AI coding assistants changed the game overnight. A student who once needed hours to copy and rewrite a classmate's submission can now prompt ChatGPT, get a structurally identical solution in seconds, and submit it with a clean conscience – because the variable names are different. Traditional plagiarism checkers compare files as strings. Rename a variable or swap a loop style, and they go blind. We built a tool named CodeSpectra with the help of a four-stage cascade of detection techniques, each designed to catch the tricks the previous stage misses.
"Automation should assist educators – not replace their judgment."
CodeSpectra processes every student submission through a cascade: each stage is tuned for a specific class of plagiarism. Stages do not re-check what the previous stage already caught, so performance stays linear even for large cohorts. Results from all four stages are merged into a single per-student report with a final similarity score and mark penalty.
Stage 1 : Exact-Match Hashing (Type-1)
Every source file is stripped of comments and whitespace, then hashed with MD5. Matching hashes across student submissions flag an exact clone instantly – no further processing needed. This handles the most common case: a student sending their file directly to a classmate. We have applied (1)Comment stripping with multi-language regex patterns,(2) Whitespace normalisation before hashing,(3)O(n) complexity – scales to thousands of submissions. The results are good, having zero false positives for this clone class.
Stage 2: Blind Normalisation + LCS (Type-2)
After exact-match passes, every file goes through two normalisation levels. Pretty-normalisationstrips comments and collapses whitespace while keeping identifier names intact. Blind-normalisation goes further – replacing every non-keyword identifier with a generic token (VAR_0, VAR_1...) so that renamed variables become indistinguishable from originals. Similarity is then computed using Python's SequenceMatcher (Longest Common Subsequence ratio). A raw_sim ≥ 0.95 on pretty-normalised tokens signals Type-1; norm_sim ≥ 0.95 on blind-normalised tokens signals Type-2.

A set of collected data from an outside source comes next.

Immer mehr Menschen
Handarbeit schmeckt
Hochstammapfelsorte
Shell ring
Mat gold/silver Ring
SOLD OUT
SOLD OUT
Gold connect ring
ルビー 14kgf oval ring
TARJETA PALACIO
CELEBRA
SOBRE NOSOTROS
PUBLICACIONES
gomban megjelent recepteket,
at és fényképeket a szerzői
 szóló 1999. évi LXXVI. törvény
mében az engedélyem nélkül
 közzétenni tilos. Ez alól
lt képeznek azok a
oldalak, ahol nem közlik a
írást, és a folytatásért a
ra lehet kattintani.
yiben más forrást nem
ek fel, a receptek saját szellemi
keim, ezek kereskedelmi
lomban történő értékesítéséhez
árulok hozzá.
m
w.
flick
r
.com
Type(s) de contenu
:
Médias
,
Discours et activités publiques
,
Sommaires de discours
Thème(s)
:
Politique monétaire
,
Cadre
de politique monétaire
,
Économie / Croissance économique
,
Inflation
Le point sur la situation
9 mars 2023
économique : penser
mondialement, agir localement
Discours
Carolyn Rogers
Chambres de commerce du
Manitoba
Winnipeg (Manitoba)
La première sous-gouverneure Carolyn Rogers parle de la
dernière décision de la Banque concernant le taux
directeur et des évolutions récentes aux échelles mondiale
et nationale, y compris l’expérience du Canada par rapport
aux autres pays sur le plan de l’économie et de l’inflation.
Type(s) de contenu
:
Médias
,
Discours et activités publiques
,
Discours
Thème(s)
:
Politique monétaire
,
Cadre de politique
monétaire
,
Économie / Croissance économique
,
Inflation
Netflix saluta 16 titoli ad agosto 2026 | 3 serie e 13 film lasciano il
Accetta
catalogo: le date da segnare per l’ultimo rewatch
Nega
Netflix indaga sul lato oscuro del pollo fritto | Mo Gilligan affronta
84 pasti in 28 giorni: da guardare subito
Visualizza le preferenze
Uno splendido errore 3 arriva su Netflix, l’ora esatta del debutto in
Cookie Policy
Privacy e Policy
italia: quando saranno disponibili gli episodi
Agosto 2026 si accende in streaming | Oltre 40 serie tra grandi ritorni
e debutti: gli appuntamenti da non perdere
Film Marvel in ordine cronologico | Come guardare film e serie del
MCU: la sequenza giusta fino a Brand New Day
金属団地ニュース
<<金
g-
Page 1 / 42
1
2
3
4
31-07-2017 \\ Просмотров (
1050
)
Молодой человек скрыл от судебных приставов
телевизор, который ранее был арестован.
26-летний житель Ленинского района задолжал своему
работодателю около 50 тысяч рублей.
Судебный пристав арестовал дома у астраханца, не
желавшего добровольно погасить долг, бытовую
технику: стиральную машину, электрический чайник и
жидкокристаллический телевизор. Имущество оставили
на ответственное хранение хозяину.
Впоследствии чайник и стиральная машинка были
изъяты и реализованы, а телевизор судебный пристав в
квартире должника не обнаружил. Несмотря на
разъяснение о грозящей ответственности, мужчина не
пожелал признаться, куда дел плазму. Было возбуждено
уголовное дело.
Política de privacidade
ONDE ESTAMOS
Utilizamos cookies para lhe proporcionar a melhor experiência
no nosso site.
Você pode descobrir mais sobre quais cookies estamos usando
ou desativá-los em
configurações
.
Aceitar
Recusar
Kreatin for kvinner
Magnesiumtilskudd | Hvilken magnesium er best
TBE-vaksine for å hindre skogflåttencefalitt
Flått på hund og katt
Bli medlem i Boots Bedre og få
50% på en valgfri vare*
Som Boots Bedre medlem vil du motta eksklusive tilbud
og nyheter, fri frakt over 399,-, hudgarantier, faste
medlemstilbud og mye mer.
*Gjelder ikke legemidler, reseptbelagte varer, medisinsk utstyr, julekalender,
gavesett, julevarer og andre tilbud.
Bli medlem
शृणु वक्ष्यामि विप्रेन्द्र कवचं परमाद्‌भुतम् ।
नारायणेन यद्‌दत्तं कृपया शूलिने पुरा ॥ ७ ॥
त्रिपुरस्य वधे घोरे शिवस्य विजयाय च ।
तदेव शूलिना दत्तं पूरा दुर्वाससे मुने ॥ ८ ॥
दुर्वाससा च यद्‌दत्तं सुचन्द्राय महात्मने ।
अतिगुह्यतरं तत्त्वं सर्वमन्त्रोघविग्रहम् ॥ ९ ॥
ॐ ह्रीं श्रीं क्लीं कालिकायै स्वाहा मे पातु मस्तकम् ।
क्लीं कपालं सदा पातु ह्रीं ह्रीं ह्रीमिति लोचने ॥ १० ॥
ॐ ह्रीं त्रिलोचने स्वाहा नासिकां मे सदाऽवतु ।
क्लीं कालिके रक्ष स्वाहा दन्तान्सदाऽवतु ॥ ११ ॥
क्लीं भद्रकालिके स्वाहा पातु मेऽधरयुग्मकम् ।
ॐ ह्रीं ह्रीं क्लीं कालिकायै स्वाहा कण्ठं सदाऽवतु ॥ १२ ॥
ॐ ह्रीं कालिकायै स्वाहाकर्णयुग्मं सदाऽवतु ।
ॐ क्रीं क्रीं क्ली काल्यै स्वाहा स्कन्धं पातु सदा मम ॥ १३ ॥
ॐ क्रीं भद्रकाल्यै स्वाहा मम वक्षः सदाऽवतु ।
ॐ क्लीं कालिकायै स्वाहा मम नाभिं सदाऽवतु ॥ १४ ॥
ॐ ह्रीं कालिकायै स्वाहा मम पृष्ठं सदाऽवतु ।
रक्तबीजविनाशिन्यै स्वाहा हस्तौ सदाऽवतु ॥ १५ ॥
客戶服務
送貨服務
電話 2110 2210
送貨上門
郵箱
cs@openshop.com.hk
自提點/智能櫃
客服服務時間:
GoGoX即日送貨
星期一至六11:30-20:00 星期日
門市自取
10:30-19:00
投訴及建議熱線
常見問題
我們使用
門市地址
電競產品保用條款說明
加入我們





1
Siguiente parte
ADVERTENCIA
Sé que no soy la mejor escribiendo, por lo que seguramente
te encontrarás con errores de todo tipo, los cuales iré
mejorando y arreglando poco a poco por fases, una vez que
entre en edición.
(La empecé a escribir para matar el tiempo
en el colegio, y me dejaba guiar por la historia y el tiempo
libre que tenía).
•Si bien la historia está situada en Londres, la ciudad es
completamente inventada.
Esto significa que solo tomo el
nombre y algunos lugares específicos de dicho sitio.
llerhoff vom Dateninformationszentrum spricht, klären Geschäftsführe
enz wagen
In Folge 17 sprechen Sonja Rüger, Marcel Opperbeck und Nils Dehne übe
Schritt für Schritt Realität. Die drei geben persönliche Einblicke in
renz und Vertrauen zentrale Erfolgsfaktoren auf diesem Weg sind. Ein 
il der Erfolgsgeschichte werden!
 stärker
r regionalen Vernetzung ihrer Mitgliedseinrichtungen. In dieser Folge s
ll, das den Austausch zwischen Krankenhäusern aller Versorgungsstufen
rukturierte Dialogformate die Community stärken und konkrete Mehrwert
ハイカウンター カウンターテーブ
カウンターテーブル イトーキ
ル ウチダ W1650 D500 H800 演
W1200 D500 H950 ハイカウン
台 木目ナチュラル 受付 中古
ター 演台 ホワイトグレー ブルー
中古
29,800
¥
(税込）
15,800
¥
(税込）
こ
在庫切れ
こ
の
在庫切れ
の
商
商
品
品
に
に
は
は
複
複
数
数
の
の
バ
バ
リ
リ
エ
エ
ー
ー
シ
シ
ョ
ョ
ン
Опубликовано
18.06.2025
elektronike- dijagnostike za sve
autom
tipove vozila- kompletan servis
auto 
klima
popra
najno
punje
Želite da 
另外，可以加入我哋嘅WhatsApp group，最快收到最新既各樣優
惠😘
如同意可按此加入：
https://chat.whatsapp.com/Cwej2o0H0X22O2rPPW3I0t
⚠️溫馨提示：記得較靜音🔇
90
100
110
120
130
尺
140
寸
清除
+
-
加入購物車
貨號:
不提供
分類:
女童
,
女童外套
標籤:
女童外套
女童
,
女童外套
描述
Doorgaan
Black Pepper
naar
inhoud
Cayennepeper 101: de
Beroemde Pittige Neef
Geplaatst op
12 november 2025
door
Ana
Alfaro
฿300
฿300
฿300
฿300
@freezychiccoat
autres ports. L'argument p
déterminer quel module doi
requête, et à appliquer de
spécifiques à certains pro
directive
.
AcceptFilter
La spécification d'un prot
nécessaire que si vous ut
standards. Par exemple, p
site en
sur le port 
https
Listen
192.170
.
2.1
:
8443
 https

Stage 3: AST Fragments + RandomForest ML (Type-3)
This is where most detectors fail – and where CodeSpectra's main research effort sits. Type-3 clones are fragments that share structure but differ in statements added, removed, or rearranged. A student who rewrites a sorting function, replacing a swap with a temp variable, produces a Type-3 clone.
Stage 4: Semantic Similarity (Type-4)Type-4
This is the hardest problem: two programs that do the same thing but look completely different syntactically. A recursive Fibonacci and an iterative Fibonacci are Type-4 clones. An AI-generated solution and a human-written one for the same task may be Type-4 clones. The Type-4 detector uses code embeddings – dense vector representations of program semantics– and computes cosine similarity between them. Pairs with norm_sim < 0.45 (too different for Type-3) but with high embedding similarity are flagged as semantic clones. This is especially relevant in the AI-submission era, where GPT-generated solutions share semantics but not structure.